So it finally happened.
We bought a minivan.
The fact that we bought a minivan seemed to evoke (provoke?) plenty of discussion among our friends and family. As we waited at the dealership for the paperwork to be finalized, I posted a picture to Facebook with the caption “It’s finally happening. Now.” The reactions were swift, with most people falling firmly in one of two camps—Yay, you bought a minivan! or Noooo! Don’t do it! You can’t buy a minivan!
The happy minivan owners couldn’t stop raving about life with their swagger vans. “Drove to Savannah, GA and Portland, ME in last few months with kids in Odyssey. It’s a no brainer!” wrote one friend, while several others gushed, “We LOVE our Odyssey!!!”—capital letters and exclamation points included (and there were often many).
I’ve never been anti-minivan, and honestly, I’ve always wondered why some people hold such animosity towards them. “I hate minivans. We’re never getting one,” I’ve heard people say not so quietly. “No, sure, it’s practical,” they admit, barely hiding their disdain, “But I would never get one.”
Perhaps it was fear of being criticized or judged that made me hesitant about buying a minivan. When we had Colin a few years ago—making us an official party of five—we could have bought a minivan then. I remember how my parents chided us, in the loving way parents do, “You’ll see, you’ll need a minivan. It’s much more practical.” So of course we went with an SUV with a third row, the standard alternative for non-minivan-driving families. And while our SUV has been a great car for us, honestly, with the exception of a handful of larger truck-like SUVs, third row seating is really too tight for most adults. It’s especially a little tight for long road trips, which we take at least once a year when we go to Michigan to visit family. Though our boys are young now, it won’t be long before they’re taller than their mama.
It means you’ve arrived in your late-thirties and you accept that youth is for the passengers sitting behind you because you, well, you’re the driver.
So with three growing boys, the minivan felt inevitable. And maybe that’s really why we put off making the leap to minivan life for as long as we did—it’s the inevitability of it all. It’s knowing that a minivan means you’re at a stage in your life where you make the reasonable decisions that grown-ups are supposed to make. It’s seeing a connection between the three white hairs you’ve pulled out of your head in the last few months and two gracefully sliding, sliding doors. It’s understanding that you’ve arrived in your late-thirties and you accept that youth is for the passengers sitting behind you because you, well, you’re the driver.
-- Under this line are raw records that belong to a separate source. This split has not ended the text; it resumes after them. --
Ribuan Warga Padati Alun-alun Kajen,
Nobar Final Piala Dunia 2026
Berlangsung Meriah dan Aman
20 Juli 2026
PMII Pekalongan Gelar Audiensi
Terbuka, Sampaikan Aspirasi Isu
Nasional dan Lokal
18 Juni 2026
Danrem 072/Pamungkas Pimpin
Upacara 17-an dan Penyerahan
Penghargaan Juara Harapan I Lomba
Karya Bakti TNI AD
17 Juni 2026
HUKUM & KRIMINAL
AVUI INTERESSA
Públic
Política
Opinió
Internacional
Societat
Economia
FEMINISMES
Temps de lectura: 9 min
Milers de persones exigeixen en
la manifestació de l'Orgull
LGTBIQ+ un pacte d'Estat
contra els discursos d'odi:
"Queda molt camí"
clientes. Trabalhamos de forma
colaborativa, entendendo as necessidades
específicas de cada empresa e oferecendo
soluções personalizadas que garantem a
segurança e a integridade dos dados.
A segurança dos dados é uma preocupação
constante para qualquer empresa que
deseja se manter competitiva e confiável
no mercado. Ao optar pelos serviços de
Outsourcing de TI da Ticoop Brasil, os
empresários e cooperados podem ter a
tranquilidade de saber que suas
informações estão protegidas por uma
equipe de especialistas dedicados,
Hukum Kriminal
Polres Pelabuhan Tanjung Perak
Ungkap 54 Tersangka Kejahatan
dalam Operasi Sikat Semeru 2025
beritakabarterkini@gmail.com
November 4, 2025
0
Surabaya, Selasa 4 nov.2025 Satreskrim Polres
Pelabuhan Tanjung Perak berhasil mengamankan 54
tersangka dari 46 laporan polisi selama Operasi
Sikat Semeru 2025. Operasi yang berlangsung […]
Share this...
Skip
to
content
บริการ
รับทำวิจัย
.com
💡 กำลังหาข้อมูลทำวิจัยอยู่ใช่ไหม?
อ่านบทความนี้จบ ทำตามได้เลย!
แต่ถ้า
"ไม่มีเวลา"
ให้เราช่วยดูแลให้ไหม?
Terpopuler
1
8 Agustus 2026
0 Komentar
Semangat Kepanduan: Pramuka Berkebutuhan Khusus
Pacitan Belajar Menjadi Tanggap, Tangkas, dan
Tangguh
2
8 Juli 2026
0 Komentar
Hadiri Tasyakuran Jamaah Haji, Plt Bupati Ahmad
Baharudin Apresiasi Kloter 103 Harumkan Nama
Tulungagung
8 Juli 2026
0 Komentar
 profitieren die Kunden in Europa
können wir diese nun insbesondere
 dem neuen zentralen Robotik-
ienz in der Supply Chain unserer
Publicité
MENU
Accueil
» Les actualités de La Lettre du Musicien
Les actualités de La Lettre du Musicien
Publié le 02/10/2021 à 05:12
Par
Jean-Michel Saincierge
For their part, the boys couldn’t be more excited. Colin, in particular, kept asking me if it was really true, “Are we really going to take the minivan home with us? Really?” The first time I used the remote to open the sliding doors, he stopped mid-stride and wide-eyed, “It’s like it knows we’re coming!” To him, it was sheer magic (maybe not as magical as the classic Darth Vader Volkswagon commercial, but pretty darn close). Inside, he and his brothers took turns climbing back and forth between each row, testing each seat, adjusting the captain’s chairs up then down, then down and up—until they each decided where they would sit (which turned out to be exactly where they’ve always sat in our other cars).
As we drove around today in the minivan, I sighed and said to the boys, “Well, I guess this means that mommy is really old now” (when I started to refer to myself in the third person as mommy, I don’t know). Sensing my resignation, Toby, our 8-year-old, asked, “Why is that a bad thing, Mommy?”
You know what? I thought to myself, it’s not.
For so long, a minivan represented something lost. But when I looked through my rearview window today and saw my boys’ joyous faces, I realized that I haven’t lost anything. Instead, I’ve arrived. I’ve arrived at a point where I’m old enough not to care what others think either way, where I care less about what the things I own might say about me, and more about the value I bring to my family, my friends, my colleagues, my students. Why did I care so much about what buying a minivan meant? What does it really matter in the end?
Later, when I found myself staring out the window at the “alabaster silver” Odyssey parked in our driveway, I found myself lingering a little longer than usual. And when I found myself smiling . . . I realized what camp I finally belonged to.